The National Nanotechnology Initiative started under President Clinton. When the Bush administration came in, continuation of funding was probably the least controversial idea because the economic benefits are significant. During the Obama administration, the budget remained almost the same. Hopefully it will continue under the new administration. You can see the application of nanotechnology in everything from your phone to medicine. You can justify the economic benefits of nanotechnology relatively easily, so based on the record of going from Republican administrations into Democratic ones and vice versa, it hasn’t been a controversial initiative.

What motivates you to continue your research focus in nanotechnology?

One of the reasons I try to combine energy and environment into my research is my childhood experience in Ukraine. I was there during the Chernobyl explosion, and I remember doing shopping with a Geiger counter. At that particular time they didn’t evacuate kids, because they didn’t want to disclose the nature of that explosion, and the products coming to the capital of Ukraine were contaminated to the level that sometimes the Geiger counter was going off the scale.

There is also overlap between energy and environment in developing countries.
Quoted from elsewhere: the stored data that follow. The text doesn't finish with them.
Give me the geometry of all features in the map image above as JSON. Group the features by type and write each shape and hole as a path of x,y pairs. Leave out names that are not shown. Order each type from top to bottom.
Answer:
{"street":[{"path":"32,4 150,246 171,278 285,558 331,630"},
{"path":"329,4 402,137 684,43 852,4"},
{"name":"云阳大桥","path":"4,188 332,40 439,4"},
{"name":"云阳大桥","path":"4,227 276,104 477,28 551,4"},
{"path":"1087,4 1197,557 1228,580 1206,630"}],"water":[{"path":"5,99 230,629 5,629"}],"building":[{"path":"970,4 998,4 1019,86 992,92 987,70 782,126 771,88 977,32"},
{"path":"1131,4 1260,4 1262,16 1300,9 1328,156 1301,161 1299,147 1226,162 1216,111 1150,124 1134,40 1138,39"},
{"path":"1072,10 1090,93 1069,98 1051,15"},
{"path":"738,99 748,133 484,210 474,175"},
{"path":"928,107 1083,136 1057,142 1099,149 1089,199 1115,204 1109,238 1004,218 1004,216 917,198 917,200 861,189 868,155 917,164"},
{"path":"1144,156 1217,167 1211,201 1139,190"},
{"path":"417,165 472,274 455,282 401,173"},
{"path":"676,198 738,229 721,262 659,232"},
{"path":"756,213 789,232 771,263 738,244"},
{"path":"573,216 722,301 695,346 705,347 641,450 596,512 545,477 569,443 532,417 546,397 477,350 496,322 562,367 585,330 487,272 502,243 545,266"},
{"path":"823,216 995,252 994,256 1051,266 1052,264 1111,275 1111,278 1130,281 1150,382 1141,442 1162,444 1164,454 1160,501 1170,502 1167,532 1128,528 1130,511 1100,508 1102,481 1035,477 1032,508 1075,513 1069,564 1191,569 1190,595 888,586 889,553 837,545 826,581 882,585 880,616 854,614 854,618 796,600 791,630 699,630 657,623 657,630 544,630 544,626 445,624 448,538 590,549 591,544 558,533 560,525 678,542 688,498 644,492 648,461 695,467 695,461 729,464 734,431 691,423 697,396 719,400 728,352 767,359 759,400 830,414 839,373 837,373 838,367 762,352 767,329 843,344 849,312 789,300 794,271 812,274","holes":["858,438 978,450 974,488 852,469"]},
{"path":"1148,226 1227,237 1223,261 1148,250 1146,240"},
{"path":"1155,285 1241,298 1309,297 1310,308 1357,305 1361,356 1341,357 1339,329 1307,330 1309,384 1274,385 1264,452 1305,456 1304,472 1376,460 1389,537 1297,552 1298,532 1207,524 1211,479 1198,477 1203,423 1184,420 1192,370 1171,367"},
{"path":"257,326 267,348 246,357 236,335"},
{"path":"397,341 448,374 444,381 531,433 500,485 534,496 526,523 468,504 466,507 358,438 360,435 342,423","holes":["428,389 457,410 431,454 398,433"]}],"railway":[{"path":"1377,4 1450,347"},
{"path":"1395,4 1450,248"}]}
I shared this experience when I was giving a lecture at the World Bank about sustainability and nanotechnology in Vietnam, because a public official asked why they should care about the environment when they need to feed people. It made me realize that culturally there’s diversity in understanding the value of human life and a clean environment. Sometimes sharing a painful experience like I had helps others in understanding what would happen at the extreme; when you don’t care about the environment, you don’t care about human life.

The pollution-absorbing materials you helped develop were used in a sculptural installation at a facility of New York’s Museum of Modern Art in 2012. What role can art play in the public understanding of nanotechnology?

The idea was fascinating in a way that, when you have this wonderful property of cleaning up the air, it’s a bit difficult to demonstrate it publicly. If you say the air is cleaner, you might be able to sense it, but air pollution has relatively indirect effects. The New York City Department of Health says 3,000 people die there every year because of air pollution. But if air is contaminated, sometimes you can feel it, sometimes you cannot. That particular project showed that the buildings can be greener, they can actually serve as something that can clean up the environment rather that pollute it. I think educating the public about air quality and environmental issues in a creative way is very important.

Another project the company I work with did was in collaboration with the London Institute of Fashion. They coated jeans with that material, and the idea was that you walked around the city and purified the air. So it’s a sort of distributed purification type of approach.

In another project, my colleagues at Sheffield University in the United Kingdom had a billboard on which they wrote a poem about how it’s wonderful to have clean air. Meanwhile this billboard was covered with this air-purifying coating, and they’re claiming that it’s the first-ever air-purifying poem in the world. Those are some of the creative ways to demonstrate nanotechnology and improve public understanding of it.